И, повернувшись на бок, он снова погрузился в обычное свое молчание и ни слова более не примолвил. Тут послышались громкие вопли и причитания вместе с глубокими стонами и горестными рыданиями. Я обернулся и сквозь хрустальные стены увидел, что в другой зале в два ряда шествуют красавицы девушки, все в траурном одеянии и, по турецкому обычаю, в белых тюрбанах. Шествие замыкала некая сеньора (о том, что это именно сеньора, свидетельствовала горделивая ее осанка), также в траурном одеянии, в длинном, ниспадающем до полу белом покрывале. Тюрбан ее был вдвое выше самого большого тюрбана у любой другой девушки; брови у нее были сросшиеся, нос слегка курносый, рот большой, но губы яркие; когда она время от времени приоткрывала рот, то видно было, что зубы у нее редкие и не весьма ровные, хотя и белые, как очищенный миндаль; в руках она держала тонкое полотенце, а в нем, сколько я мог разглядеть, было безжизненное и ссохшееся, как мумия, сердце. Монтесинос мне пояснил, что участницы шествия — это служанки Дурандарта и Белермы, которых здесь держат заколдованными вместе с их господами, а та, что шествует позади и держит в руках сердце, завернутое в полотенце, — это, мол, и есть сеньора Белерма: она и ее служанки несколько раз в неделю устраивают подобные шествия и поют или, вернее, поднимают плач над телом и над измученным сердцем Дурандарта. Если же, мол, она показалась мне слегка уродливою или, во всяком случае, не такою прекрасною, как о ней трубит молва, то причиною тому тягостные ночи и еще более тягостные дни, которые проводит она в этом заколдованном замке, о чем свидетельствуют большие круги у нее под глазами и мертвенный цвет лица.
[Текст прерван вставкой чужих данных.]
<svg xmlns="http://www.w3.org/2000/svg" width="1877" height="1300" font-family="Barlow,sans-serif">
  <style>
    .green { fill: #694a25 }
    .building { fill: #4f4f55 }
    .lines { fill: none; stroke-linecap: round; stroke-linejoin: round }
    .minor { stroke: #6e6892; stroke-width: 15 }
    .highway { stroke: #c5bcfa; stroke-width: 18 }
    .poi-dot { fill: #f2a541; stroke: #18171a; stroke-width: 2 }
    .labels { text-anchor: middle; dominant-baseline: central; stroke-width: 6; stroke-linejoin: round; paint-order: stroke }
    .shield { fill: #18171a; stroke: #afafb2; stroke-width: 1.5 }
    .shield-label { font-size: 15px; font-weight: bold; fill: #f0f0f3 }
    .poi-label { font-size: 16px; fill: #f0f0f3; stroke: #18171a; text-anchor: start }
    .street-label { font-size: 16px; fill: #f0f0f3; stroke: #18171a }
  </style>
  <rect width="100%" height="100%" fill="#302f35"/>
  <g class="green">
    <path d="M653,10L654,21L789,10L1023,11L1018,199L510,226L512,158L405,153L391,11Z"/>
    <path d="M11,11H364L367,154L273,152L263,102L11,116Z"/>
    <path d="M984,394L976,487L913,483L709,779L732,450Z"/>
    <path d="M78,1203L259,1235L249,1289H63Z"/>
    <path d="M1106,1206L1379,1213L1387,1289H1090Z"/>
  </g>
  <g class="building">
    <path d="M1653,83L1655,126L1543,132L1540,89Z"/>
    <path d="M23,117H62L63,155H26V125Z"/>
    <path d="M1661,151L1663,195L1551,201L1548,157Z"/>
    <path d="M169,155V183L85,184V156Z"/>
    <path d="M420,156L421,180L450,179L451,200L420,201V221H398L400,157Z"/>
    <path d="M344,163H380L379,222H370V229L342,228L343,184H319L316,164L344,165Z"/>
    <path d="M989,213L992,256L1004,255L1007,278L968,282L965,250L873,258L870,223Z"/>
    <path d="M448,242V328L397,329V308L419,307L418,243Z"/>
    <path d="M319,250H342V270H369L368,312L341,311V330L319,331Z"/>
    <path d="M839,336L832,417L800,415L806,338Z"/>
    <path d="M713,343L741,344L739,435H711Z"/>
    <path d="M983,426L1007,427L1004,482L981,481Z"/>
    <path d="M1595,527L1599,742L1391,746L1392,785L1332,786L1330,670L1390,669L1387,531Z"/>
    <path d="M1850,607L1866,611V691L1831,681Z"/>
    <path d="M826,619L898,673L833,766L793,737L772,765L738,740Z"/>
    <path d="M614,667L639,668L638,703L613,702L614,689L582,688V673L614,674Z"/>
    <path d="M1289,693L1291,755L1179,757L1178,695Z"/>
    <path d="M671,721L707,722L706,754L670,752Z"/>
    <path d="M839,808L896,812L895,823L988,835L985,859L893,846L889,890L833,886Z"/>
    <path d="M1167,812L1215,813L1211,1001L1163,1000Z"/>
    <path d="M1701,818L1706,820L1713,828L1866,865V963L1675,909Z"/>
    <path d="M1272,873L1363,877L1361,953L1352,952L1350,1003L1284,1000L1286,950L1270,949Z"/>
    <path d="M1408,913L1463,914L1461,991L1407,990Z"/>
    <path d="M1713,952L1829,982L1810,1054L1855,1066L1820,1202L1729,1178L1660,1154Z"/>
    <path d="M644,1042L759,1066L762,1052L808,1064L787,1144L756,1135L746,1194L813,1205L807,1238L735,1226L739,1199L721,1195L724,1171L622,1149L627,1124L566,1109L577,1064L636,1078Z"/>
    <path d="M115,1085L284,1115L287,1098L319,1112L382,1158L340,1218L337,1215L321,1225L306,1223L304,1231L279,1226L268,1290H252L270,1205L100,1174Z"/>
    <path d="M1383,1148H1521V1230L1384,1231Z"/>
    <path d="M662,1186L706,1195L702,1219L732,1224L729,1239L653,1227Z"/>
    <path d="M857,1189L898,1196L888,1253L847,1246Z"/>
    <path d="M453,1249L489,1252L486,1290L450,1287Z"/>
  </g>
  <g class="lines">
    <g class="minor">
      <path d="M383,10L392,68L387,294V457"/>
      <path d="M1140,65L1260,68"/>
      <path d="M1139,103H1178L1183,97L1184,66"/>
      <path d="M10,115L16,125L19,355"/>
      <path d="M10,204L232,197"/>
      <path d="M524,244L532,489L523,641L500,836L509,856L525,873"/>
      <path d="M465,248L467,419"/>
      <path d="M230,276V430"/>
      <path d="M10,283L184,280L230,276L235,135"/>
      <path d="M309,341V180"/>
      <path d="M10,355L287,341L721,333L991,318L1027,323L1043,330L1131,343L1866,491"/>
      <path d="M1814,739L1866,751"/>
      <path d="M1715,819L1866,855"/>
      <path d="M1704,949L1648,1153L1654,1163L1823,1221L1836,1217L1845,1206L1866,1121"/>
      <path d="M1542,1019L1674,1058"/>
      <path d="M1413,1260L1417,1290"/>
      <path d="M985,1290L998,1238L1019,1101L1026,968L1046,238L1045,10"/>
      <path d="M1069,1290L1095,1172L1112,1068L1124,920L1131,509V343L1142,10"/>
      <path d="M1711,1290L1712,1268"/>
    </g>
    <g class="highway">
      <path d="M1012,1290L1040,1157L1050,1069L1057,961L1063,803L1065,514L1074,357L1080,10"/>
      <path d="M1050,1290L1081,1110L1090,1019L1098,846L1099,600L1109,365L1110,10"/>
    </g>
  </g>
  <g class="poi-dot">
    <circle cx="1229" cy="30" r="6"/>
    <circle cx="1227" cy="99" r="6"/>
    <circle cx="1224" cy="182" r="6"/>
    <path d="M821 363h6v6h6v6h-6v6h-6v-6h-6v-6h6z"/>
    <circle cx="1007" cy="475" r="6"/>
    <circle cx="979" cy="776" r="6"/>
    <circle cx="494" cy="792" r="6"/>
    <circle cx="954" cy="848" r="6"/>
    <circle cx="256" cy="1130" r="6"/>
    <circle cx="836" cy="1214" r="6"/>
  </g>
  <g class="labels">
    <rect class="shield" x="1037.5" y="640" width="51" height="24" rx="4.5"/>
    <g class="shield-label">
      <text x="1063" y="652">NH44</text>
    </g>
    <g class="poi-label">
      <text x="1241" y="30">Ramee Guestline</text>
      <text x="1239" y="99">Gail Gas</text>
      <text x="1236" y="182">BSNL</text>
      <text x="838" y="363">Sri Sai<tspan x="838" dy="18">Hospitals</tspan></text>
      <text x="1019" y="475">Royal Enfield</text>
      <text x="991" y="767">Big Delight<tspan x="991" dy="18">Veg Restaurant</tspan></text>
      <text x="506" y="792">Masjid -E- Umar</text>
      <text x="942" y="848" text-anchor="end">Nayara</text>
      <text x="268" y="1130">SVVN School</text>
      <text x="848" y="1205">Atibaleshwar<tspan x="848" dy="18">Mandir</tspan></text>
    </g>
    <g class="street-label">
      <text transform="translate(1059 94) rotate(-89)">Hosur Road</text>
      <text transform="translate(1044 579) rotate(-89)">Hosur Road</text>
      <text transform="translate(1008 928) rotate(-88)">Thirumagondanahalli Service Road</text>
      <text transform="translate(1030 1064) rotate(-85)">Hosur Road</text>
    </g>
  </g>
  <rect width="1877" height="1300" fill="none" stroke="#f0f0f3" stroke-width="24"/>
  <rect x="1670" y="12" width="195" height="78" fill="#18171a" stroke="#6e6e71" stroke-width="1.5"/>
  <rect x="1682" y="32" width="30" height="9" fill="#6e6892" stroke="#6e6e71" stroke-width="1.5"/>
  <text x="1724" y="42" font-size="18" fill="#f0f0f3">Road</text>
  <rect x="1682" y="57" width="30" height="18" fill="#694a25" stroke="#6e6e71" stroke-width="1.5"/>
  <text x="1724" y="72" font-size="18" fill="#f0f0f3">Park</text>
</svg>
«И бледность и синяки под глазами, — продолжал Монтесинос, — это у нее вовсе не от месячных недомоганий, обычных у женщин, потому что вот уже сколько месяцев, и даже лет, у нее на подобные недомогания и намека не было, — нет, это от боли, которую испытывает ее сердце при виде другого, вечно пребывающего у нее в руках и воскрешающего и вызывающего в ее памяти беду злосчастного ее возлюбленного, а не будь этого, вряд ли могла бы с нею соперничать по красоте, прелести и изяществу сама великая Дульсинея Тобосская, которая столь широкою пользуется известностью во всей нашей округе, да и во всем мире».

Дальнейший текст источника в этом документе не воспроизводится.